Hai Inversi! Siapa sangka, di balik gurihnya Bakso Rusuk Samanhudi ada cerita inspiratif dari seorang perantau bernama Dion Widjaja. Ia rela meninggalkan karier mapan di Australia demi membuka usaha kuliner di Indonesia.
Kini, usahanya berkembang pesat dengan 12 cabang di berbagai kota besar.

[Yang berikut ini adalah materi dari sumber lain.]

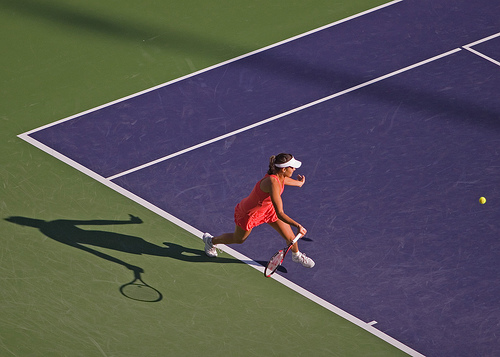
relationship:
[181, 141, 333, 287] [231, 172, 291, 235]
woman wearing dress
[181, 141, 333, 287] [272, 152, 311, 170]
woman wearing sun visor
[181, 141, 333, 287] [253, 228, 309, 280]
woman holding racket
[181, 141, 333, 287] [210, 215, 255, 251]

Dari Karier Mapan ke Dapur Bakso
Dion Widjaja dulu punya pekerjaan bergengsi di Australia. Tapi setiap kali pulang ke Indonesia, satu hal yang selalu ia cari adalah bakso. “Saya benar-benar suka bakso. Begitu sampai Indonesia pasti langsung cari bakso,” kenangnya.
Suatu ketika ia mencoba bakso rusuk dengan kuah segar dan iga empuk yang direbus, bukan dibakar. Dari situlah ia sadar, cinta pada makanan bisa jadi awal dari sebuah perjalanan besar.

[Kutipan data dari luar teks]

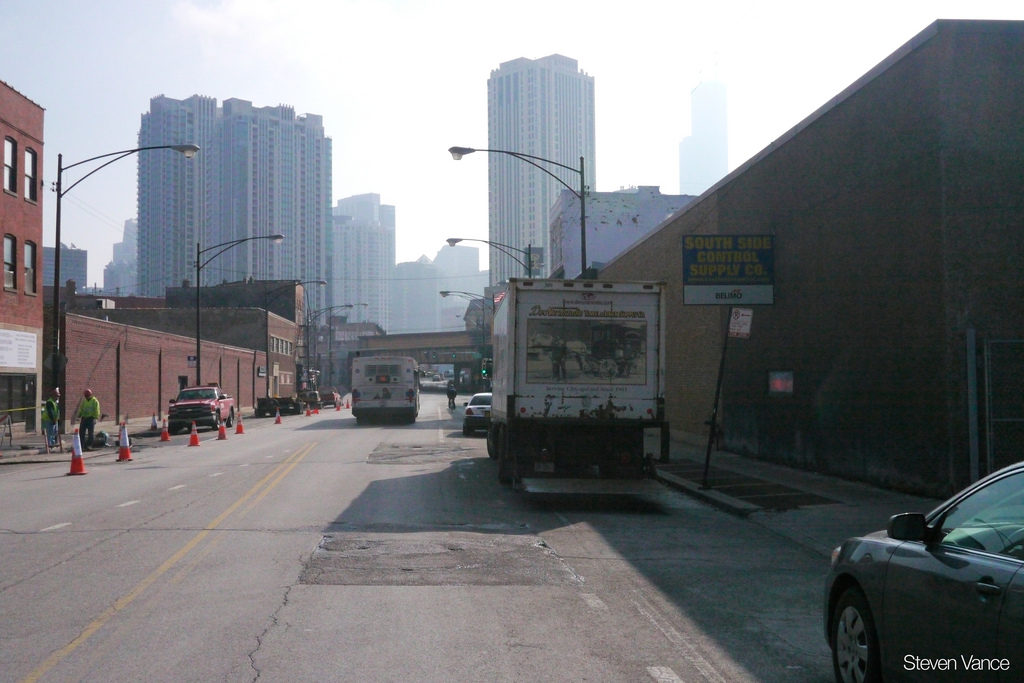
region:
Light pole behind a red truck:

Keputusan Dion untuk berbisnis bakso sempat bikin teman-temannya kaget. “Kenapa ninggalin kerjaan bagus di Australia cuma buat jualan bakso?” begitu kira-kira komentar mereka.
Namun, Dion yakin bahwa bisnis terbaik adalah yang dijalani dengan hati. Karena itu, ia memilih menjadikan bakso rusuk makanan favoritnya sebagai jalan hidup sekaligus peluang untuk membuka lapangan kerja.
Dari Satu Gerai ke 12 Cabang
Tekad Dion ternyata berbuah manis. Kini, Bakso Rusuk Samanhudi punya 12 cabang di 10 kota, mulai dari Jakarta, Bekasi, sampai Bandung.
Brand ini juga kerap ikut serta di festival kuliner bergengsi, salah satunya TikTok Food Fest 2025 di Hutan Kota GBK pada 11-12 Oktober mendatang.
Dari sekadar kecintaan pada semangkuk bakso, Dion berhasil membuktikan bahwa passion yang dijalani dengan sungguh-sungguh bisa membawa kesuksesan. Kisahnya jadi bukti bahwa kadang jalan yang tak biasa justru bisa mengantarkan kita pada pencapaian luar biasa.